• [Short task]: In the EFDA passage below, which method is used as the baseline for comparison with EFDA's results?

For a verification that this does indeed work see below:

Verification of Weibull Exponential Family Parametrization

$$ h(x) \exp[\eta \cdot T(x) - A(\eta)] = x^{k - 1} \exp[-\frac{x^k}{\lambda^k} + \log(\frac{k}{\lambda^k})] = x^{k - 1} \cdot \frac{k}{\lambda^k} \exp[-(\frac{x}{\lambda})^k] = \frac{k}{\lambda} (\frac{x}{\lambda})^{k - 1} \exp[-(\frac{x}{\lambda})^k] $$ which is exactly the PDF of a Weibull distribution.

Recall that we are assuming that the true natural parameters $\eta_1$ and $\eta_0$ are different across each class. Now applying the derived MLE conditions stated in \eqref{efda-mle} for this specific exponential family parametrization, we can find the MLEs of $\eta_1$ and $\eta_0$. We start by deriving the former:

\[\sum_{i: Y_i = 1}^n T(X_i) = N_1 \cdot \frac{\partial A(\eta_1)}{\partial \eta_1} \implies \sum_{i: Y_i = 1}^n X_i^k = N_1 \cdot (-\frac{1}{\eta_1}) \implies \hat{\eta}_1 = -\frac{N_1}{\sum_{i: Y_i = 1}^n X_i^k }\]

and so by identical logic we have:

\[\hat{\eta}_0 = -\frac{N_0}{\sum_{i: Y_i = 0}^n X_i^k }\]

Thus, we now have all the necessary ingredients to perform EFDA on our given dataset. We first start by giving the code to generate samples from our data:

CLASS_ONE_TRUE_LAMBDA = 2
CLASS_ZERO_TRUE_LAMBDA = 4
ALPHA_TRUE = 0.7
K_TRUE = 5 # common across both classes

def generate_data(n_samples): 
    X_class_one = weibull_min.rvs(c=K_TRUE, scale=CLASS_ONE_TRUE_LAMBDA, size=n_samples, random_state=42)
    X_class_zero = weibull_min.rvs(c=K_TRUE, scale=CLASS_ZERO_TRUE_LAMBDA, size=n_samples, random_state=42)
    y = (np.random.uniform(0, 1, size=n_samples) <= 0.7).astype(int) 
    X = y * X_class_one + (1 - y) * X_class_zero
    return X, y 

As a baseline, we’ll want to compare EFDA’s results to those of Logistic Regression. While we can’t do a direct comparison of their parameters (as they are inherently different), we’ll be interested in seeing how they model the log-odds differently. Specifically, across a number of different trials (each with different sampled datasets), we’ll want to see how Logistic’s Regression and EFDA’s log-odds ratio varies as a function of $X$. We provide this plot below, across 100 different trials each with sample size $n = 10^4$:

The major takeaway from this plot is that in cases where the true log-odds function is nonlinear (green curve), Logistic Regression will fail to model this nuance whereas a correctly-specified EFDA classifier will be able to. Furthermore, because Logistic Regression can only model the log-odds linearly, this means that for certain values of $x$ (e.g. small $x$), it will overconfidently predict one class, and for other values of $x$ (e.g. large $x$), it will underconfidently predict the other class.

• [Data supplied]:
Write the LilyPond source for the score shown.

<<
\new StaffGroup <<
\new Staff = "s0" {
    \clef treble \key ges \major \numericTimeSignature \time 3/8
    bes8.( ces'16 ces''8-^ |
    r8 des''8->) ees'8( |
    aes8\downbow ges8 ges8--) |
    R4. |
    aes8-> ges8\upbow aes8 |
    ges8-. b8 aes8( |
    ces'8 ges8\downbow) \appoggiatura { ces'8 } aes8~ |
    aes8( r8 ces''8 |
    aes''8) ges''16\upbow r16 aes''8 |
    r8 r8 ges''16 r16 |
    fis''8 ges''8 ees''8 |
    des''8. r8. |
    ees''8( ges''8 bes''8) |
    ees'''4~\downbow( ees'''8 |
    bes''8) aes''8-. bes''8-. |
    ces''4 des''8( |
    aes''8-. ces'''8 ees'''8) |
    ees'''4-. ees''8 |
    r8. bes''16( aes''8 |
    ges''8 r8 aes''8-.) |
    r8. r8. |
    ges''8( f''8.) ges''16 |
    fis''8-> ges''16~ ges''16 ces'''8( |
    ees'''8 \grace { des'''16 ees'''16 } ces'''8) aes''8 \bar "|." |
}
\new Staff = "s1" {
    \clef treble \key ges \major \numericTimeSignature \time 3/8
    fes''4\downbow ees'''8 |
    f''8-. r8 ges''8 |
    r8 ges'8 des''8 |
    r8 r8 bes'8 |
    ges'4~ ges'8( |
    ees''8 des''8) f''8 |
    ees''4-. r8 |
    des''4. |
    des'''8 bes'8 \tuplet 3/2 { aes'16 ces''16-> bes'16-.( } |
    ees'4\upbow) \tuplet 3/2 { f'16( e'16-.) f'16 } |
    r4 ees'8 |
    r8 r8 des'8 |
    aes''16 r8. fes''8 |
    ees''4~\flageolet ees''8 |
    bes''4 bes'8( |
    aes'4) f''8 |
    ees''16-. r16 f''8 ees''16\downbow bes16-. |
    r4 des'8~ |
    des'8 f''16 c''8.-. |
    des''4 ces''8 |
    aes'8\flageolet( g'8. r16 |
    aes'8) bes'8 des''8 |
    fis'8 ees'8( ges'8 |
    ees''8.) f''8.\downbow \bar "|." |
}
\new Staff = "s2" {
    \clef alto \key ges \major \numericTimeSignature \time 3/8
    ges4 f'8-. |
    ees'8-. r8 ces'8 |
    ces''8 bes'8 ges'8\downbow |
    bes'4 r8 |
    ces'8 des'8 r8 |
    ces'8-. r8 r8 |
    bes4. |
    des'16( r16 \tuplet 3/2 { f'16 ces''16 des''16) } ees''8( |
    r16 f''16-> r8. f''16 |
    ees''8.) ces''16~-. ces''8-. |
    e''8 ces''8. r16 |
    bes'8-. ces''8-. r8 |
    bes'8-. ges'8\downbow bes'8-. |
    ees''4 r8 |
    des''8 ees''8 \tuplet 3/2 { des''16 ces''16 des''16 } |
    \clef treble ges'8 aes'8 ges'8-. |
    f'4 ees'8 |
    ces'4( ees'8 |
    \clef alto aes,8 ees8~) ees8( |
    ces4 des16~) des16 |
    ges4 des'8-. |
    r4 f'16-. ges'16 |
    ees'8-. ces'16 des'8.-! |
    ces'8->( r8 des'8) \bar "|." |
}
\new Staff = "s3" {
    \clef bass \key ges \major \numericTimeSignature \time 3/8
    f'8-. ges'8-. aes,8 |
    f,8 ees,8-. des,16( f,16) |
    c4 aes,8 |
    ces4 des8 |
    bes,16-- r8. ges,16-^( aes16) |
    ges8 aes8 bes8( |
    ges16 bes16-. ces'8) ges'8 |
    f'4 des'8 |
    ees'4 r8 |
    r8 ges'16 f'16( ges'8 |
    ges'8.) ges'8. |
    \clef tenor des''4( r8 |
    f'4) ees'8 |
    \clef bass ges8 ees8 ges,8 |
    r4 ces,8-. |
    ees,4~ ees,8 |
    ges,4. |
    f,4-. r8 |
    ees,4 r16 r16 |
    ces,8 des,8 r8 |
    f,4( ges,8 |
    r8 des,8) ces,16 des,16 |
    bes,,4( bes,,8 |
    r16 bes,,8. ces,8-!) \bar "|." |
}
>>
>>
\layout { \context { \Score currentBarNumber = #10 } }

==

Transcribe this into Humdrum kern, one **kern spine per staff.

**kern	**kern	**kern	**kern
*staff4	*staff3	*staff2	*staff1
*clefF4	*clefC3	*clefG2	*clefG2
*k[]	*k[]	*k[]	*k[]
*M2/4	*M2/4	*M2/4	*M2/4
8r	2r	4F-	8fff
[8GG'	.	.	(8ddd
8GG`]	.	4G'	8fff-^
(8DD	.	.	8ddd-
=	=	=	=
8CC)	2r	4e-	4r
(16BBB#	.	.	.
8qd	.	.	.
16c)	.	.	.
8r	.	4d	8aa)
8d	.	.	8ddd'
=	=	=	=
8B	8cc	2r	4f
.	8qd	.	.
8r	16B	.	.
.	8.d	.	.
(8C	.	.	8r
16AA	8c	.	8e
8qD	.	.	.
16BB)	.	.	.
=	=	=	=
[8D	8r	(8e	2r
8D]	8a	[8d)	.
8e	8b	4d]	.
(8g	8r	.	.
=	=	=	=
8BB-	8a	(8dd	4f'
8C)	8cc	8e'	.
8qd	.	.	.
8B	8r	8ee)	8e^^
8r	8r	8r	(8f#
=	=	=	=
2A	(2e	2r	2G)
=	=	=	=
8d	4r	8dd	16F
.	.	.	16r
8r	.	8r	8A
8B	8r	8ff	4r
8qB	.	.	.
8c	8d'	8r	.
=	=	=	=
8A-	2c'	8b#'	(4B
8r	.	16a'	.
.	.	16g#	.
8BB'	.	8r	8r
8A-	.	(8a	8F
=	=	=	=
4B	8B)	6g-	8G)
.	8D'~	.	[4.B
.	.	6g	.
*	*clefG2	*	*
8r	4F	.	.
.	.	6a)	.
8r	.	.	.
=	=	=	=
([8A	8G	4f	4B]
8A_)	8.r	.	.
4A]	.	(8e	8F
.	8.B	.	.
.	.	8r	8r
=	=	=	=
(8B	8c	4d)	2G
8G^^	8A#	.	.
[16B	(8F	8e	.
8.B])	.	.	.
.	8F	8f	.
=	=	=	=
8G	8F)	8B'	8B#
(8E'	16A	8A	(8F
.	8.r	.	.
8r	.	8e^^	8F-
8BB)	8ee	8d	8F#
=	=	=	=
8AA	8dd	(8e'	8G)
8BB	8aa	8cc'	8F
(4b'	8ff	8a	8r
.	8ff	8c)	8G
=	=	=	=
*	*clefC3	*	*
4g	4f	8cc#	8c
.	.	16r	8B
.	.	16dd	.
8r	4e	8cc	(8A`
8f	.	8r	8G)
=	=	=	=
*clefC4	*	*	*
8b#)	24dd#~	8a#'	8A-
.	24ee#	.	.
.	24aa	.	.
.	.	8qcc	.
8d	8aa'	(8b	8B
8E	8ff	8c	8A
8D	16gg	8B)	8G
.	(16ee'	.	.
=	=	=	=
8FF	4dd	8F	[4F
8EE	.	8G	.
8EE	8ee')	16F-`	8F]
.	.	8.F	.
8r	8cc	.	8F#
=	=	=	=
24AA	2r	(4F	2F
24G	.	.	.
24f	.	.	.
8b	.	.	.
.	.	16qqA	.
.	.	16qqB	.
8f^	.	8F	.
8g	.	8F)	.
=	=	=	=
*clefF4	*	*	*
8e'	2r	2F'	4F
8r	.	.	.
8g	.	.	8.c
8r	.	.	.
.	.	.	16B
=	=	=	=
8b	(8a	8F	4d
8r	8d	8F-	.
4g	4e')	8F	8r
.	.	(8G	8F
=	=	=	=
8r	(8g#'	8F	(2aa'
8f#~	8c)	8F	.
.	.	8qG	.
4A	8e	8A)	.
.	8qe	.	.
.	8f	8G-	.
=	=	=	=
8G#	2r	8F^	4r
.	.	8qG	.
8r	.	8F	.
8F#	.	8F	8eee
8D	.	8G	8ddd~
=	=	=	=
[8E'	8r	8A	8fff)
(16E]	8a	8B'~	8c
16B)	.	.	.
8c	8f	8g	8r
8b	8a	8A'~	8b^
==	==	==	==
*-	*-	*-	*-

• [Expected output]: Logistic Regression